>> begin Source text
The placement of the point listed above is not derived from Interpolation, instead it is a known X, Y position from a GPS device or derived from satellite/aerial imagery.

Commonly asked Questions

  1. Q: Isn’t an S6 better than an S5?

A: An S6 can be considered more precise than an S5 if the user supplies an address, city, state and Zip. If a PO Box is allowed to be passed this Georesult will put the location at the Post office location.

  1. Q: What the difference between an S6 and a Z6?

A: From the standpoint of Longitude and Latitude, the answer is none. An S6 and a Z6 will put the location at the same point. However, the way they get there is different. For example: Let’s say that 111 Main St is the address for BIG, Inc. BIG sends and receives so much mail that the post office designates a zip code just for BIG. Due to its’ size, in both the eyes of the post office and the general public, a Longitude and Latitude is determined for 111 Main St. Therefore if someone were to enter just 12346 they would receive an Z6 because it is doing this via a Zip Code matching technique. However, if someone were to input the address of 111 Main St, Anytown, NY12346, the geocoder would yield an S6 result.

S4 - single close match, point located at the center of shape point path. This is an exact match on the Street Name, City, and Zip Code but not the Street number.

Matching Element in BOLD RED

111Main St, Anytown, NY12345-6789

An S4 is returned when the address entered corresponds to a street that does not contain address segments. The geocoder will place the point at the center of the line segment. In the case illustrated above, imagine that Main Street did not have any address ranges of 100-199 and as a result, the geocoder would place the point at the Centroid of the Line segment. If you look at the placement, you will see that this position is approximately 1/2 of the way up Main St and located in the center of the road.

Commonly asked Questions

  1. Q: How precise is an S4?

A: The Answer is dependent on the geography of the area. Much of the accuracy of the S4 is dependent on the line segment in question. If the S4 is generated off a street in a rural location, the accuracy can be off by hundreds if not thousands of feet. However, if the S4 is determined off of a line segment in a more concentrated area, the answer could be as about as accurate as an S5. The S4, is not nearly as common as the S5 and therefore the user should feel very comfortable with this result.

  1. Q: Will I get an answer for an S4 Result?

A: By default, the Risk Meter will run all tests, except Flood Zone determinations on an S4. Based on customer need, Risk Meter can return results for all addresses provided the customer understands the accuracy levels of the corresponding Georesults.

S3 - single close match, point located at the ZIP+4 centroid. This is an exact match on the associated Zip+4 of the address, e.g. a 9 digit Zip Code match.

Matching Element in BOLD RED

111Main St, Anytown, NY12345-6789

In this case, the geocoder has found a single close match for the address, however, the matching address could not correspond to the Street Geometry. Therefore it can not Interpolate a placement along Line segment (e.g. a road). Therefore, the point is placed at the Centroid of a Zip+4 Location. This may be an individual building, office park or very small group of houses, approximately 10.
>> end Source text
Written task 1 - For the text on geocoder result codes, decide whether each statement agrees with it: (a) An S6 and a Z6 place the location at the same point. (b) By default, the Risk Meter runs Flood Zone determinations on an S4. (c) An S3 places the point at the centroid of a Zip+4 location. Answer yes or no for each, quoting the deciding words of the text.
Written task 2 - Please extend the text on geocoder result codes, starting after its last sentence.
You won't need the records for any of this.
>> begin Data listing
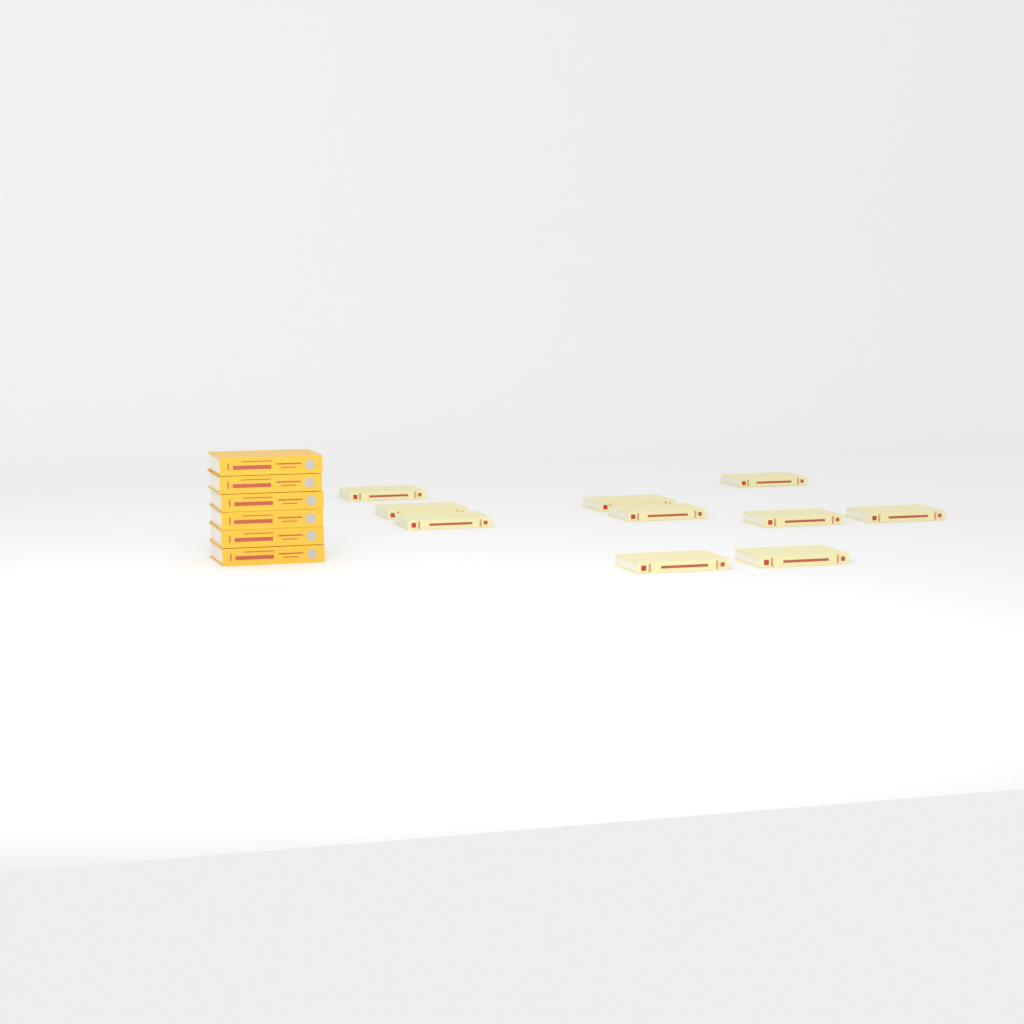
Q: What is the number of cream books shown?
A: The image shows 10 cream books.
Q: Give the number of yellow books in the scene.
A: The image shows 6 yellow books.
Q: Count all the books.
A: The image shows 16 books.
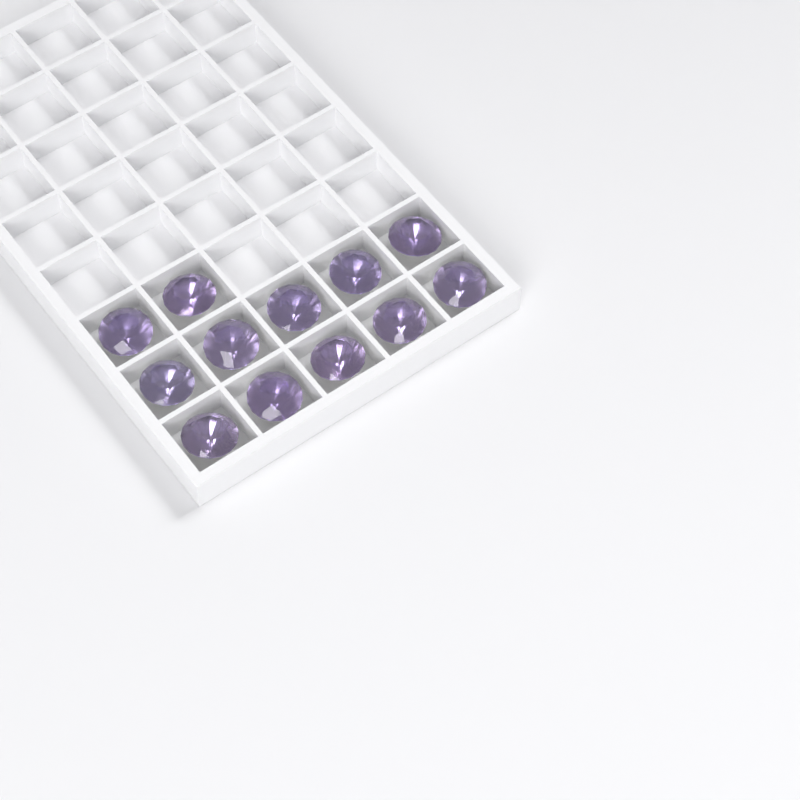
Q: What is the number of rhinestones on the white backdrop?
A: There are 12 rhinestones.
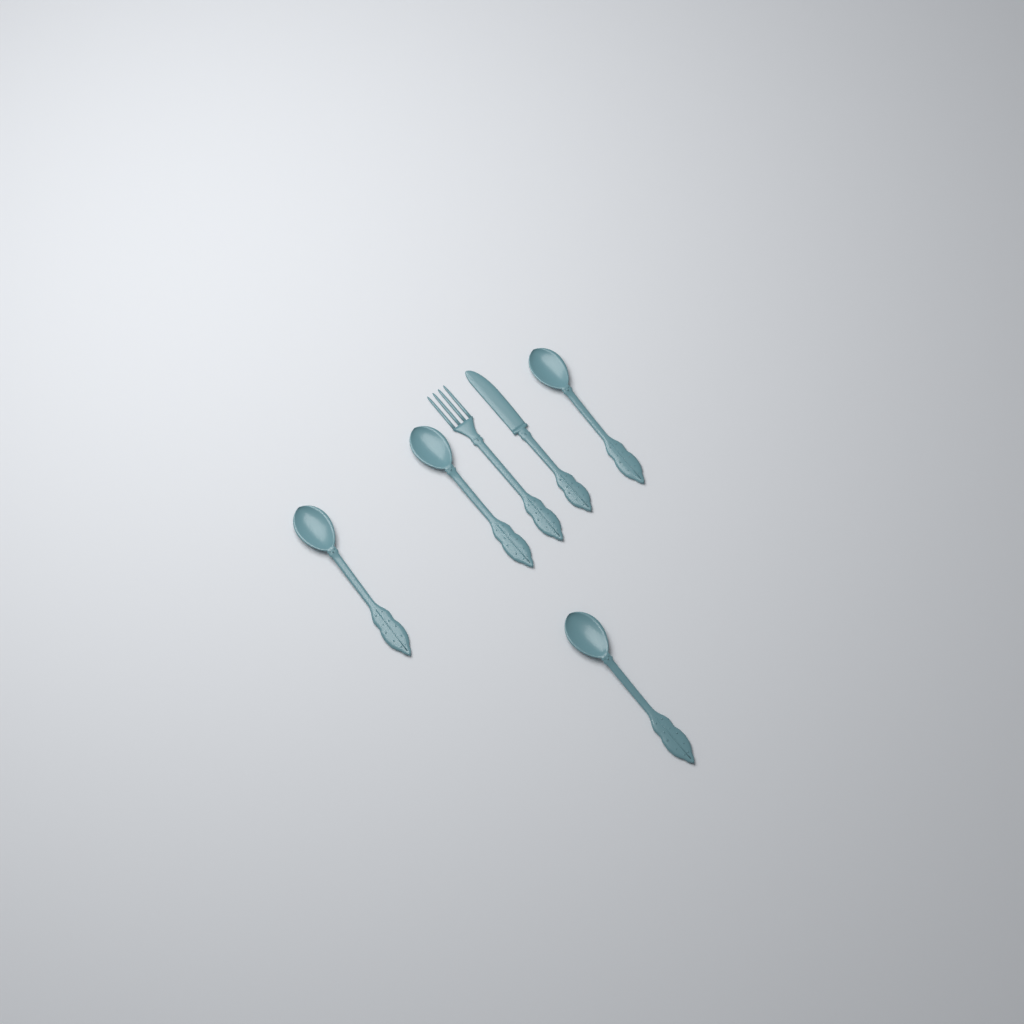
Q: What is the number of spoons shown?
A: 4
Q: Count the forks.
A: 1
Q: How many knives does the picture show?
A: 1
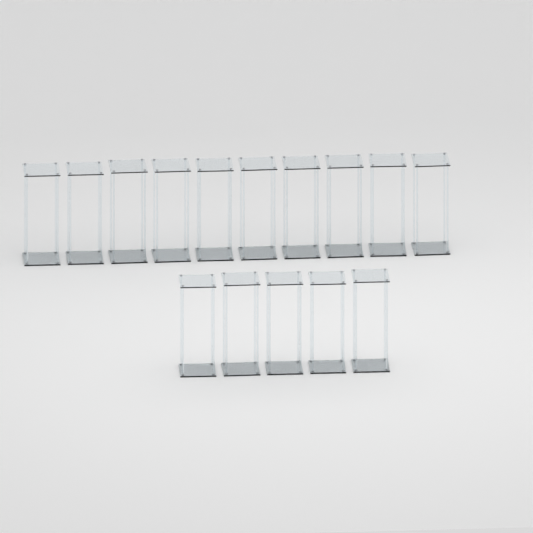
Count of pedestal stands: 15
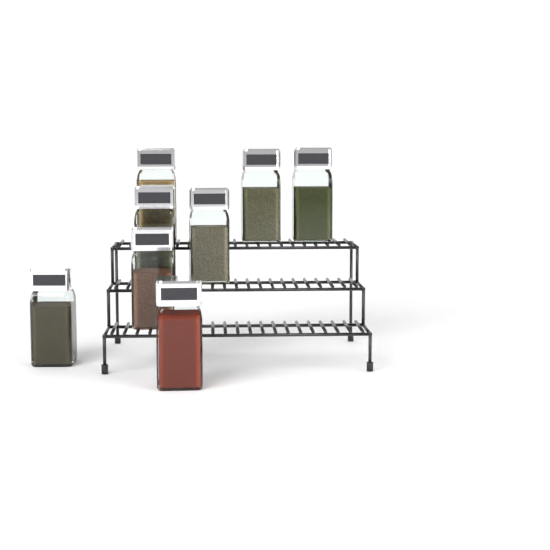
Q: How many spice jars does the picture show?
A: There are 8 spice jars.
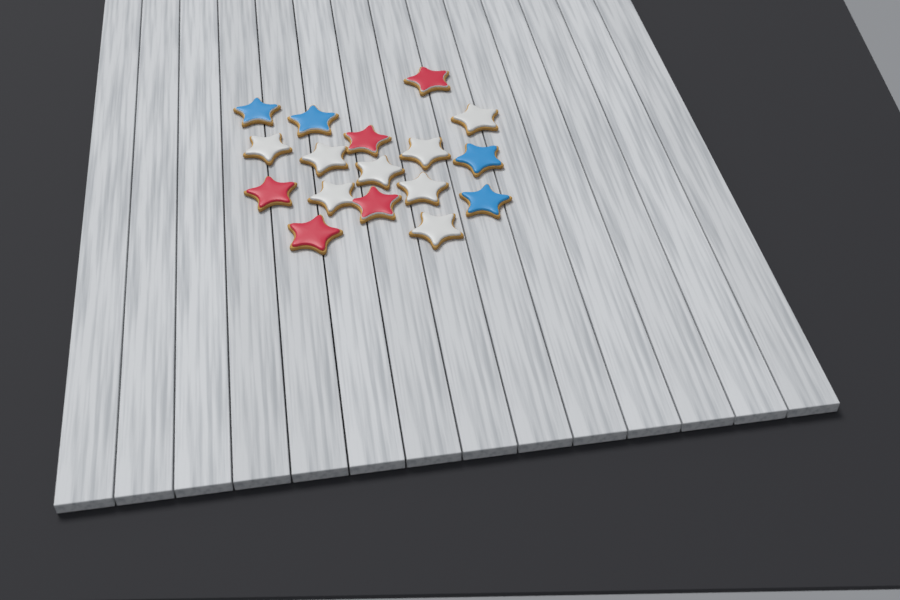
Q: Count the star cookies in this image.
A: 17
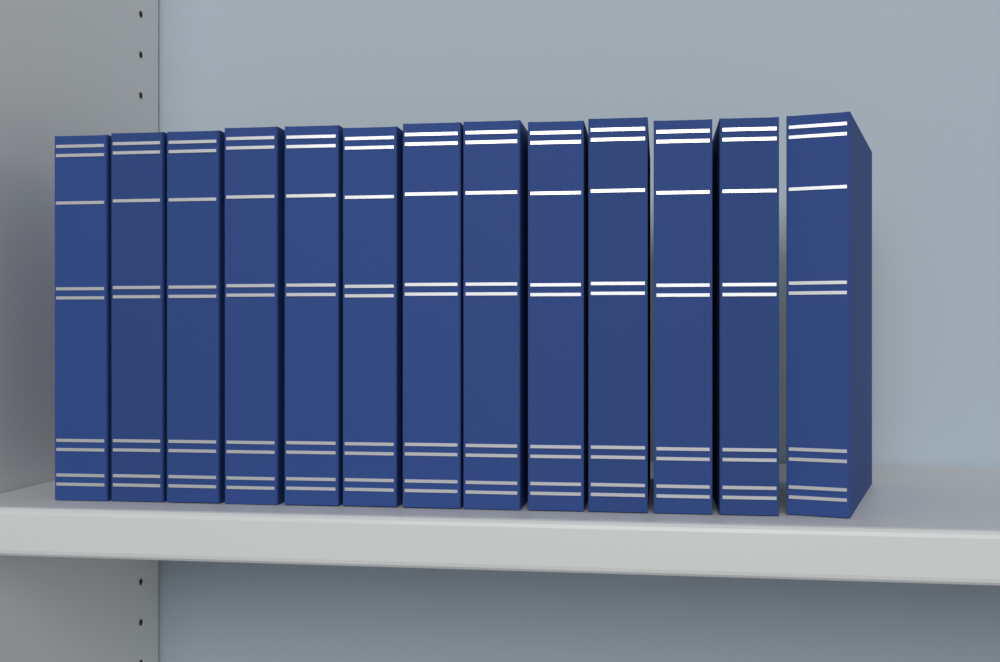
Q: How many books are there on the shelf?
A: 13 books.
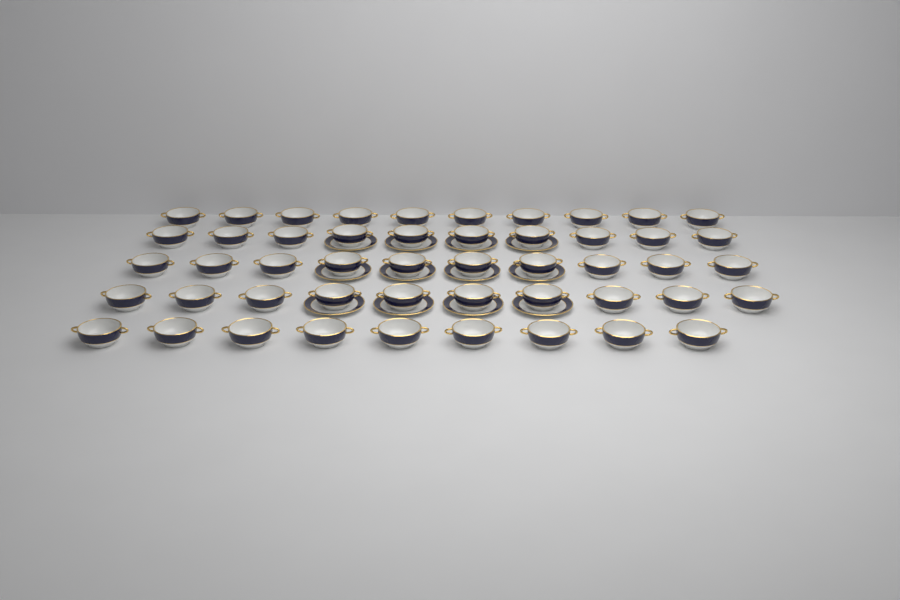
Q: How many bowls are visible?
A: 49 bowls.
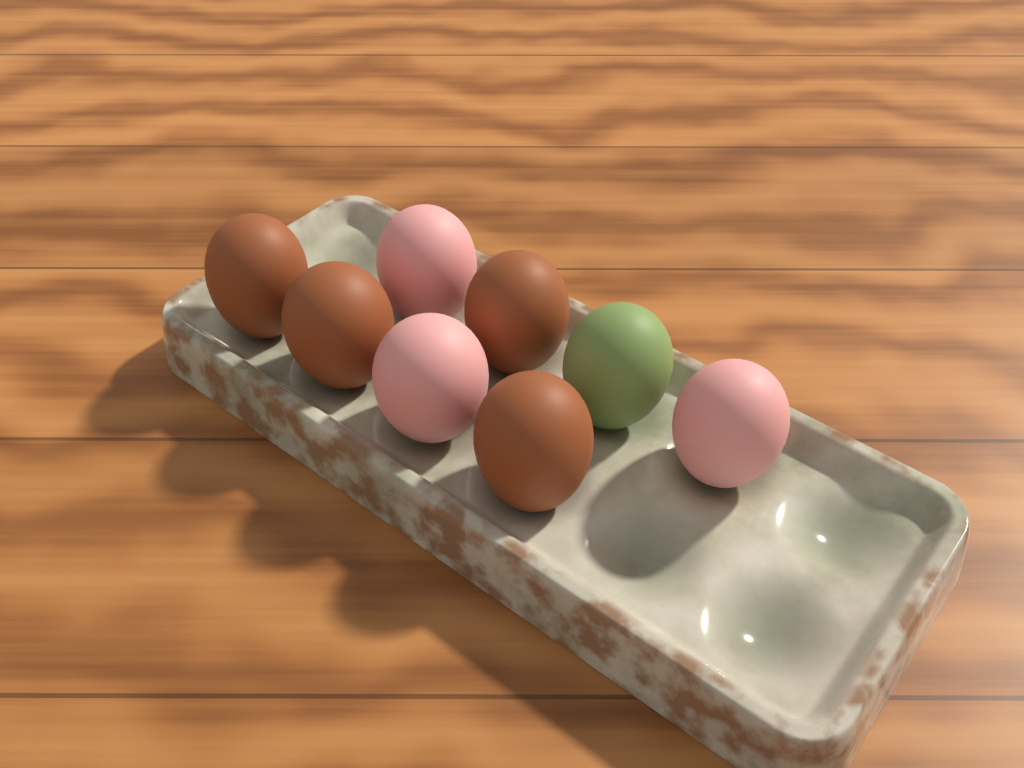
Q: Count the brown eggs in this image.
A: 4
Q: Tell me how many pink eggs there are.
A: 3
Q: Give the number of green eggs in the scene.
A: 1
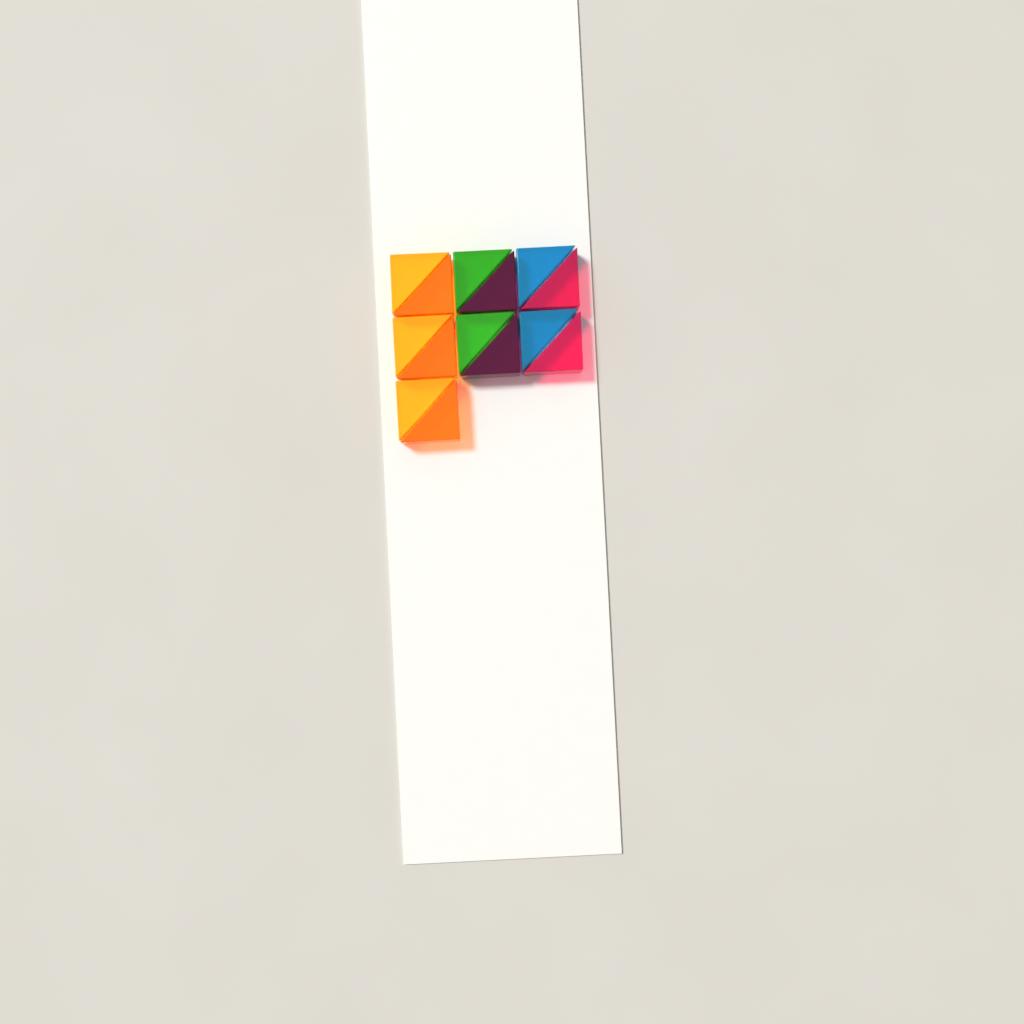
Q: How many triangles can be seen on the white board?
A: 14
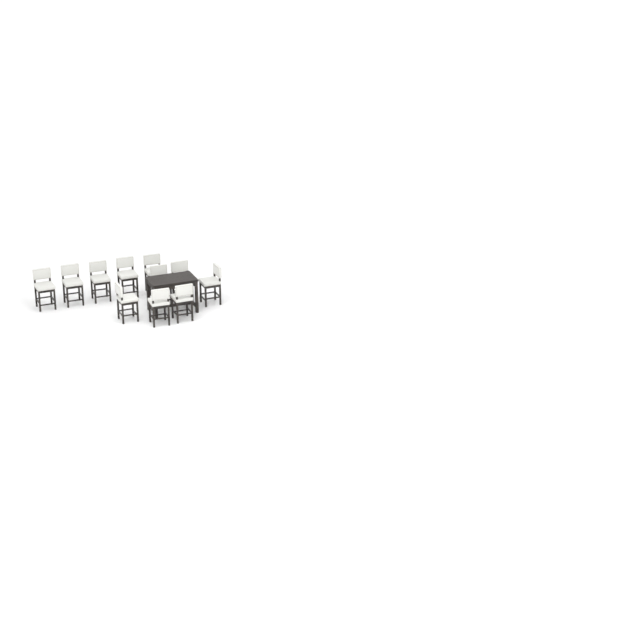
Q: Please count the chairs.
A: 11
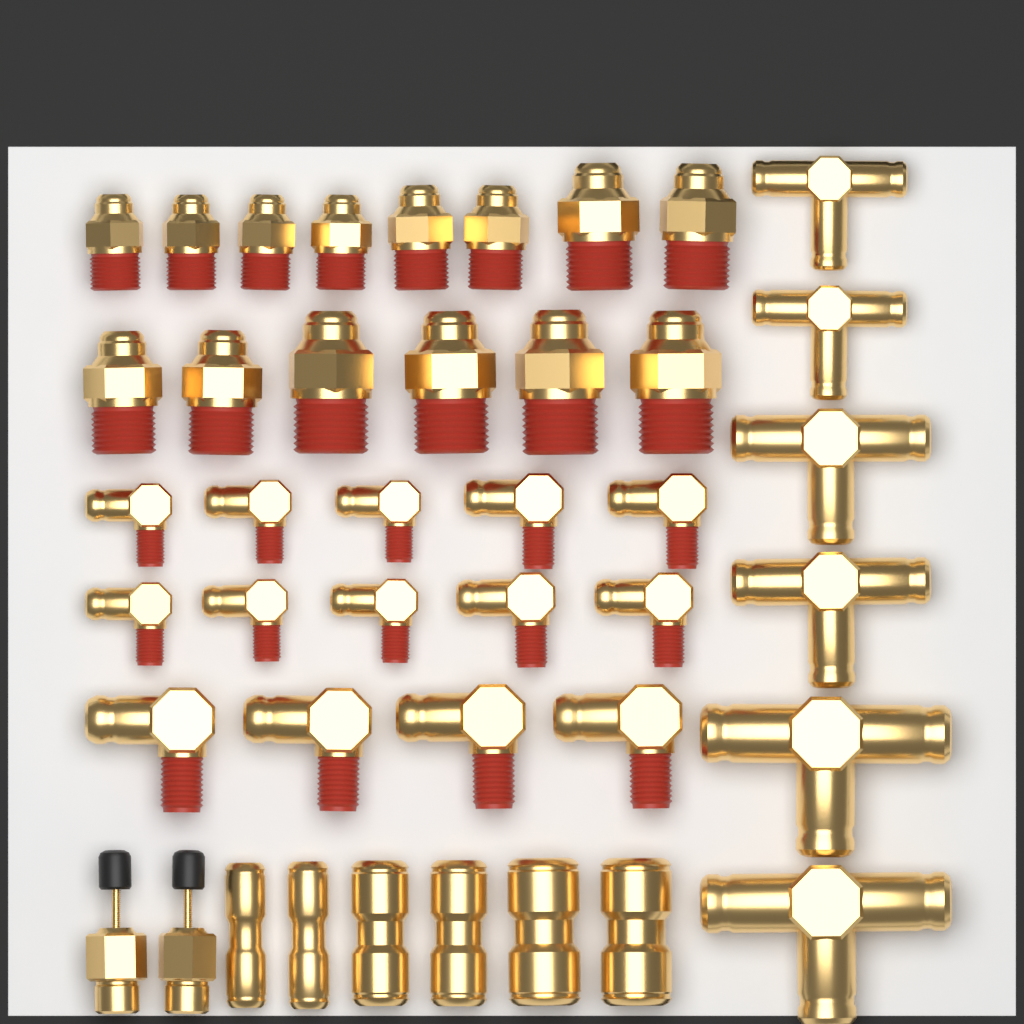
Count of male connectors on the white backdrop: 14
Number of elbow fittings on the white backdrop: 14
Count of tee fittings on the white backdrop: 6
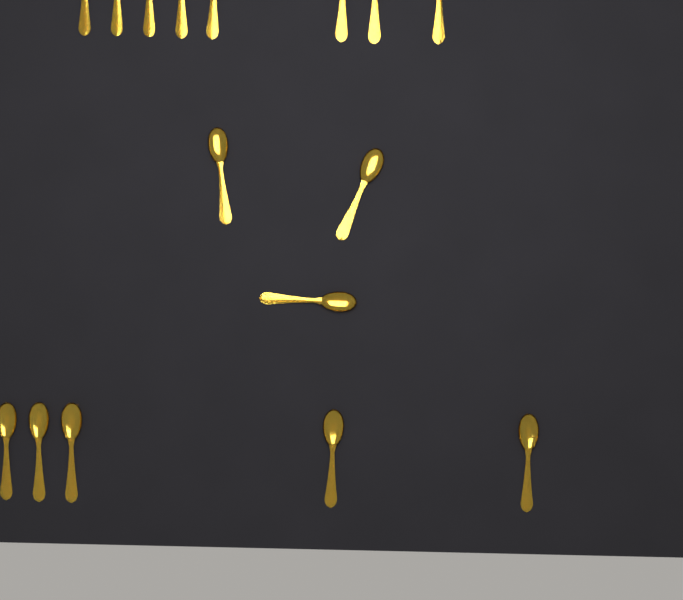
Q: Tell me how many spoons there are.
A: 16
>> end Data listing
Answer 1 -
(a) Yes: "An S6 and a Z6 will put the location at the same point."
(b) No: "By default, the Risk Meter will run all tests, except Flood Zone determinations on an S4."
(c) Yes: "Therefore, the point is placed at the Centroid of a Zip+4 Location."

Answer 2 -
The S3 is comparable in accuracy to the S4 if not stronger. An end user is more likely to see an S3 as compared to an S4 but again this should be considered a very strong match.

Commonly asked Questions

  1. Q: How precise is an S3?

A: An S3 is again a very strong match. An S3 is generated when there is a known Zip+4 location but the street geometry is not developed enough to place this with certainty along an address range on a street segment. An S3 may be generated for a small cluster of houses, possibly an office park, or other industrial site. Although there is not a standard accuracy range, this stands to be a very strong match.

  1. Q: Will I get an answer for an S3 Result?

A: By default, the Risk Meter will run all tests, except Flood Zone determinations on an S3. Based on customer need, Risk Meter can return results for all addresses provided the customer understands the accuracy levels of the corresponding Georesults.

S2 - single close match, point located at the ZIP+2 centroid. In this case, the geocoder can find only a Zip+2 Centroid.

Matching Element in BOLD RED

111Main St, Anytown, NY12345-6789

This is a weighted point amongst known Zip+4 centroids. In looking at the illustration above, we give a very simple imaginary Zip Code. Actual Zip Codes are not as small and many times are more geographically complex. Zip+2 points do not fall into predefined order, e.g. start in the NW portion of a Zip Code and proceed SW. The +/- horizontal accuracy can vary tremendously and therefore may not be suitable for some applications.

Commonly asked Questions

  1. Q: How precise is an S3?

A: With an S2 the confidence of the accuracy begins to deteriorate. An S2 is amongst known Zip+4 centroids.

2. Q: The address was corrected with a Zip+4, why doesn’t the geocoder return at least an S3?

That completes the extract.